Kemudian, terhadap Gading, jaksa menuntutnya dengan pidana penjara selama 16 tahun, denda Rp 1 miliar, uang pengganti kerugian negara Rp1,17 triliun. Terakhir, terhadap Dimas, jaksa menuntutnya dengan pidana penjara selama 16 tahun, denda Rp1 miliar, uang pengganti kerugian negara Rp1 triliun dan USD 11 juta.
Pada klaster Pertamina, terdapat enam nama. Mereka terdiri dari tiga petinggi dari PT PPN yaitu Riva Siahaan selaku Direktur Utama, Maya Kusmaya selaku Direktur Pemasaran Pusat dan Niaga dan Edward Corne selaku VP Trading Operations. Ketiganya, masing-masing dituntut jaksa dengan pidana penjara 14 tahun, denda Rp 1 miliar dan uang pengganti kerugian negara Rp5 miliar.
PT PIS
Berikutnya, Yoki Firnandi selaku Direktur Utama PT PIS yang dituntut jaksa dengan pidana penjara 14 tahun, denda Rp1 miliar dan uang pengganti kerugian negara Rp 5 miliar.

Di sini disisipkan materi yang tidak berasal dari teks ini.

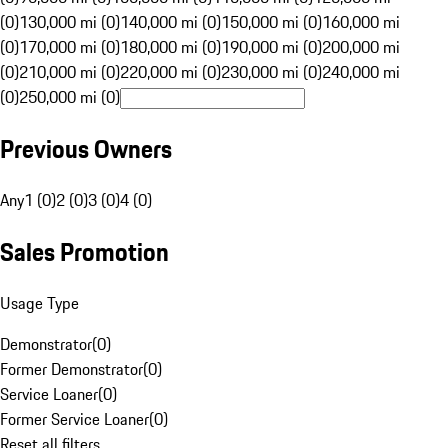
(0)
130,000 mi (0)
140,000 mi (0)
150,000 mi (0)
160,000 mi
(0)
170,000 mi (0)
180,000 mi (0)
190,000 mi (0)
200,000 mi
(0)
210,000 mi (0)
220,000 mi (0)
230,000 mi (0)
240,000 mi
(0)
250,000 mi (0)
Previous Owners
Any
1 (0)
2 (0)
3 (0)
4 (0)
Sales Promotion
Usage Type
Demonstrator
(
0
)
Former Demonstrator
(
0
)
Service Loaner
(
0
)
Former Service Loaner
(
0
)
Reset all filters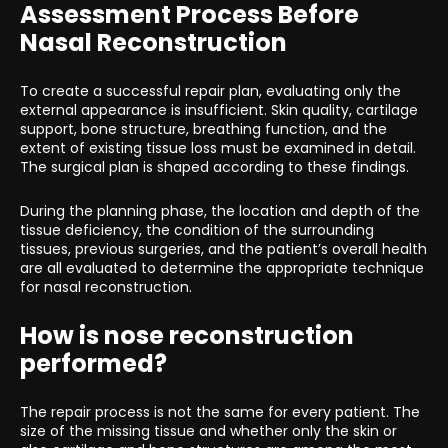
Assessment Process Before
Nasal Reconstruction
To create a successful repair plan, evaluating only the
external appearance is insufficient. Skin quality, cartilage
support, bone structure, breathing function, and the
extent of existing tissue loss must be examined in detail.
The surgical plan is shaped according to these findings.
During the planning phase, the location and depth of the
tissue deficiency, the condition of the surrounding
tissues, previous surgeries, and the patient’s overall health
are all evaluated to determine the appropriate technique
for nasal reconstruction.
How is nose reconstruction
performed?
The repair process is not the same for every patient. The
size of the missing tissue and whether only the skin or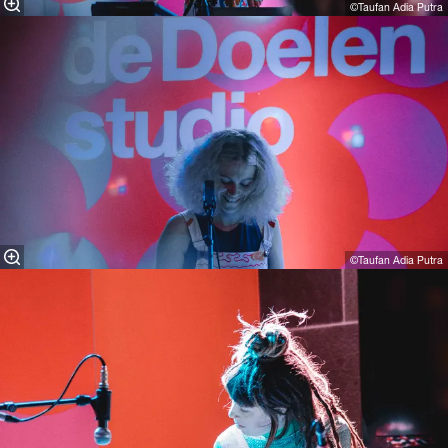
©Taufan Adia Putra
©Taufan Adia Putra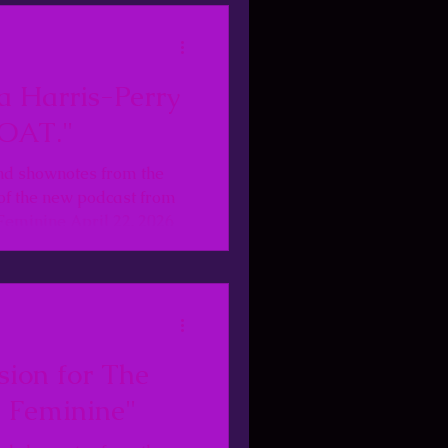
a Harris-Perry
OAT."
nd shownotes from the
of the new podcast from
Feminine April 22, 2026
sion for The
 Feminine"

Sisanya, adalah petinggi dari PT KPI. Mereka adalah Agus Purwono selaku VP Feedstock Management dan Sani Dinar Saifuddin selaku Direktur Feedstock-Product Optimization. Keduanya dituntut jaksa dengan pidana penjara 14 tahun, denda Rp 1 miliar dan uang pengganti kerugian negara Rp 5 miliar.